Connecting you with your community’s creative entrepreneurs
Central Pennsylvania is home to many entrepreneurs who have started or aspire to start their own business in the creative sector. By combining their artistic abilities with sound business practices, these individuals contribute to the local economy and the overall presence of the arts in our community. Since it is American Artist Appreciation Month, Centre Foundation is recognizing two local entrepreneurs and their artistic businesses.
Amy Tomasko and Münire Bozdemir are recipients of grants from the Creative Entrepreneur Accelerator Program (CEAP), a statewide program administered by Centre Foundation in Centre, Clearfield, Huntingdon, and Mifflin counties through a partnership with the Pennsylvania Council on the Arts. CEAP pairs creative entrepreneurs with free small business consulting services and grant awards up to $2,000. The program’s purpose is to help creative entrepreneurs grow their businesses, audiences, and revenues in a variety of industries including music, film, design, publishing, and visual arts & crafts.

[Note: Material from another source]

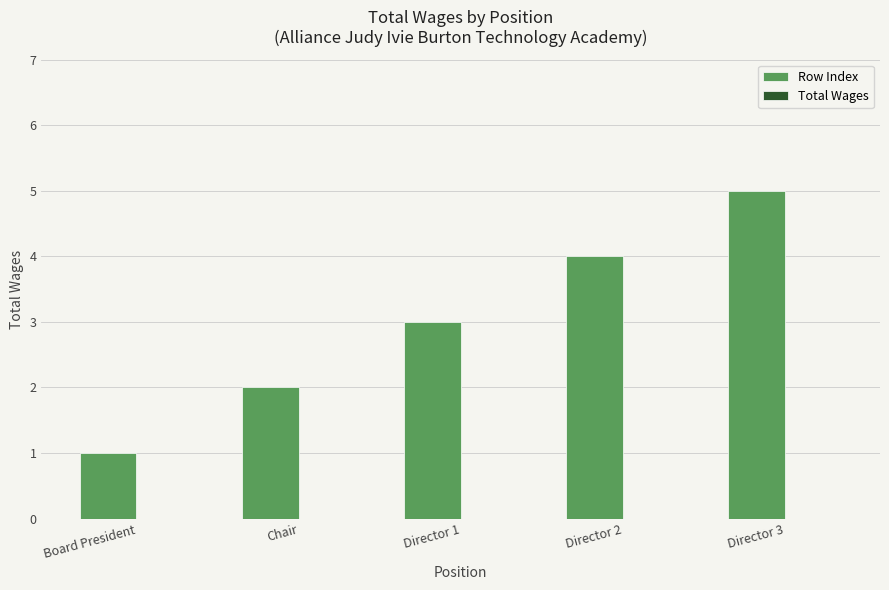

Rank the categories by value from lowest to highest.

Board President, Chair, Director 1, Director 2, Director 3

Amy founded a business designing stickers called Sisters’ Sunflowers in April of 2021. As someone who has grown up around art and practiced art through different mediums, Amy always had a creative side. It was through her travels to local landmarks that she was inspired to start her own business.
“What inspired me the most about starting this business is that Black Moshannon State Park didn’t have any cute local stickers. I’m an avid traveler, so when I go to a new place, my thing to look for is stickers since they are smaller and don’t cost that much,” said Amy.

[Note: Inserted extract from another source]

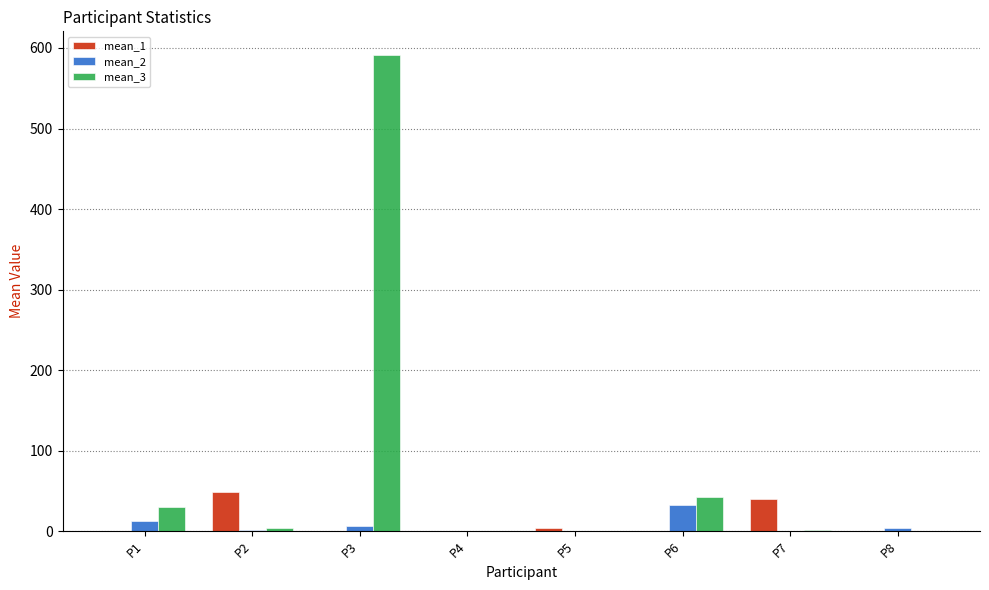

What is the maximum value shown in the chart?

591.1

What Amy likes most about running Sisters’ Sunflowers is connecting with the customers and knowing that people enjoy what she creates.
“I like connecting with the customers because it makes me feel like what I’m doing really matters,” she said. “Having them like the product validates your art, which makes me appreciate it even more.”
However, being a one-woman show has its challenges too.
“The biggest challenge is trying to stay on top of everything. It’s hard juggling orders, thinking ahead, and staying on top of social [media]. There are a lot of moving parts, which is awesome, but sometimes can be overwhelming,” said Amy.
Like Amy, Münire launched a small creative business in 2021. Originally from Turkey, Münire moved to the United States in 2018 after spending three and a half years in China. After moving to the United States, she combined her love for language, stories, and culture to create MyMoon Mixed Media Storytelling. Her goal is to publish accessible books for children from diverse backgrounds and who speak different languages.
“I know the statistics; in 2019, 61% of low-income families had no books. Some of this I got to see with my own eyes. I believe in the power of stories, and imagination, and how that can change things for children,” said Münire.
To Münire, being able to implement the skills that she has learned as well as combine her love for stories has been highly rewarding.
“What I like most is being able to combine all the skills I’ve developed in my life, as well as the strong connections I’ve made, the experiences I’ve had, and even the history of my country. I feel like everyone, and every element of my life has been influential in shaping me as part of my business,” said Münire.
In addition, Münire’s biggest challenge is also one of her biggest advantages.
“So far, digital technology has been one of the biggest challenges. It has also opened a lot of doors, and when starting a business having that sort of challenge is helpful. It allows you to test if this is something you truly believe in,” she said.
Being challenged in this way taught Münire that she was on the right path to make the greatest difference with her stories.
“I decided that my main focus was reaching out to kids from different linguistic, social, and financial backgrounds and technology was going to make that easier for me,” she added.
Both Amy and Münire appreciate the importance of art in their lives, as well as the value that it brings to the local community.
“The value [of art in our community] is showing you can have connections with people through art. Centre County is a great county to start something art-related because you find programs to help you succeed, that speaks wonders,” said Amy.
“I see art at every corner, like the murals [downtown]. Here it’s an open, welcoming, heartwarming space that people can go,” said Münire. “Art is all over the place, in people’s minds, in people’s hearts, and everyone can do it.”